Ma andiamo con ordine. Chi è Olga Karach? È la direttrice dell’organizzazione bielorussa per i diritti umani Our House, candidata al Premio Nobel per la Pace nel 2024 per le attività contro la guerra e il sostegno fornito agli obiettori di coscienza e ai disertori bielorussi. Olga Karach vive da molti anni in Lituania, ma potrà restare in questo Stato ancora per poco, perché il Paese le ha negato l’asilo politico, per motivazioni pretestuose del Dipartimento di Sicurezza.

Le parole dell’attivista riportate nel libro sono al tempo stesso una testimonianza e un’accusa: “Lukashenko ha cercato di costruire una specie di gulag nel paese. Abbiamo aiutato circa trenta, tra adolescenti e bambini, che vi erano stati imprigionati per moltissimo tempo. Ufficialmente con l’accusa di possesso di droga, ma in realtà era un modo per metterli a lavorare nelle industrie di Lukashenko per un euro al mese. […] Personalmente non uso droghe né sostengo chi lo fa. Ma che un ragazzo di 14 anni riceva una condanna a dieci anni di prigione, tra l’altro nelle prigioni bielorusse, solo perché ha fumato della marijuana, penso sia davvero sbagliato. Anche perché non esiste nessuna forma di scuola nelle prigioni” e ancora “In Bielorussia se le famiglie non pagano in tempo i servizi di luce, gas, elettricità, acqua, ecc., e se questo accade per due o tre mesi, lo Stato può sottrarre loro i bambini. Se sei una donna senza marito, con dei figli a carico, che perde anche il lavoro, lo Stato può farlo senza problemi. E non è tutto. Se ti sottraggono i bambini, devi anche pagare delle tasse speciali allo Stato. Come 100 dollari al mese per ogni bambino sottratto, sino a quando non riuscirai a riscattarli, pagando quanto ti chiedono.” 

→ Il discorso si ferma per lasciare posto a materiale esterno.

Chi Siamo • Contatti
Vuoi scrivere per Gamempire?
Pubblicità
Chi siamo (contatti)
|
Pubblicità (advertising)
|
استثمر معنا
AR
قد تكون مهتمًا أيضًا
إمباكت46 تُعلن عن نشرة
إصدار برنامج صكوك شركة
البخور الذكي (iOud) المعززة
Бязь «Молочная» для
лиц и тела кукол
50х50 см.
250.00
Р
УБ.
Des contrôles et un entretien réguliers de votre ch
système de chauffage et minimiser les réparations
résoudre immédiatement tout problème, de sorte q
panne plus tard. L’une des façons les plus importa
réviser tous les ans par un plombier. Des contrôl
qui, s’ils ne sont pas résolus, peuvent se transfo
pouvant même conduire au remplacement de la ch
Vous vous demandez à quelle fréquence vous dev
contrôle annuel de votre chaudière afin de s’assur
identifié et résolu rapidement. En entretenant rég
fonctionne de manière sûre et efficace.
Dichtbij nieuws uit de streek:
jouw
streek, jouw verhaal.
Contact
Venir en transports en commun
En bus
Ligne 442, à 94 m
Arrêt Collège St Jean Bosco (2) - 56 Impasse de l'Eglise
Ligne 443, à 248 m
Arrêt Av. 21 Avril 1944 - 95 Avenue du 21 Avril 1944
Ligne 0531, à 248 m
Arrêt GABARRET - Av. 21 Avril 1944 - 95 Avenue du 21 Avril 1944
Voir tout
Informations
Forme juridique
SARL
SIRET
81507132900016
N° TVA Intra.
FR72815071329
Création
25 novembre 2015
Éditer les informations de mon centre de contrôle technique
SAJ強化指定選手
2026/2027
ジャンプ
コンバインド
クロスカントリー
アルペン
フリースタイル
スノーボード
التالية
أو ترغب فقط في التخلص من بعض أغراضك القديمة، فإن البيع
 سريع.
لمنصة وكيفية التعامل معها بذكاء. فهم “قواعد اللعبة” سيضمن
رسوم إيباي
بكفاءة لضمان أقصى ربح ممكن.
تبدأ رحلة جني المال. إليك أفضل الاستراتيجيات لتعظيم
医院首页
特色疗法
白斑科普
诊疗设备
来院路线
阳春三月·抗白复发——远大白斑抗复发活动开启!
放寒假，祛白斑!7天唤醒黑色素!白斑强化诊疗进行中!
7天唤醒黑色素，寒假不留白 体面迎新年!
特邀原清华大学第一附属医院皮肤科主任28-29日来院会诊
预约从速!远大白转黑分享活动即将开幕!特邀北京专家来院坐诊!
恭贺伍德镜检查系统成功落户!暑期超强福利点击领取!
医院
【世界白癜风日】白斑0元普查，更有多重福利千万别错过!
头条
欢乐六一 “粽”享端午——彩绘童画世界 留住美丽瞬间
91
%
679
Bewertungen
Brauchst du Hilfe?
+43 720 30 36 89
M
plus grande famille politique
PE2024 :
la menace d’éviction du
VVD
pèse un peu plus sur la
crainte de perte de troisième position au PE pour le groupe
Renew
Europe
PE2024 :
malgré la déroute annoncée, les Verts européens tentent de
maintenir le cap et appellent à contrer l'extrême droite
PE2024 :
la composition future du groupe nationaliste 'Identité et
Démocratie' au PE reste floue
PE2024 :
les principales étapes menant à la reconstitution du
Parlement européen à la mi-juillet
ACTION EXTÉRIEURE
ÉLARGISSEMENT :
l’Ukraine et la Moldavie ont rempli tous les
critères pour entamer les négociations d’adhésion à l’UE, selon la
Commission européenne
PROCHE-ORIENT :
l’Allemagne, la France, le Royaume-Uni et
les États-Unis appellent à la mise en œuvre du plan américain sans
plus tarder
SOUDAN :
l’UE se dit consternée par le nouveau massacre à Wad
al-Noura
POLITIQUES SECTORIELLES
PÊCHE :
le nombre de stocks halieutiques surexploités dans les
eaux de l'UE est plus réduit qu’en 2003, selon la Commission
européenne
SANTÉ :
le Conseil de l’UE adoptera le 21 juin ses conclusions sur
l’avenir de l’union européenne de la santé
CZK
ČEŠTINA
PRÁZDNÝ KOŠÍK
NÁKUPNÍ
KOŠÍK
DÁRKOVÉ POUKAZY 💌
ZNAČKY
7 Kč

I media indipendenti in Bielorussia sono stati chiusi. Solo propaganda, l’informazione libera non esiste. Olga Karach spiega il termine guerra ibrida in questa intervista: “Abbiamo attacchi dalla Russia, dalla Bielorussia, dalla Lituania, e questo solo perché ci occupiamo dei rifugiati bielorussi. […]  Quando è iniziata la guerra abbiamo cominciato a lavorare con gli obiettori di coscienza, e abbiamo chiesto a un avvocato lituano di aiutarci. […] Ma dopo diversi mesi il nostro avvocato è stato arrestato e messo in carcere su ordine del Dipartimento di Sicurezza nazionale con l’accusa di spionaggio per il Kgb. Ed è ancora in prigione”. In una parola Lukashenko vuole dire ai bielorussi che è inutile resistere o scappare in uno Stato vicino. In Bielorussia le donne sono in una condizione di inferiorità: non possono neanche guidare. Lo Stato entra a forza nelle famiglie, nella vita privata. Come succede in tutte le dittature. Europa, 2024.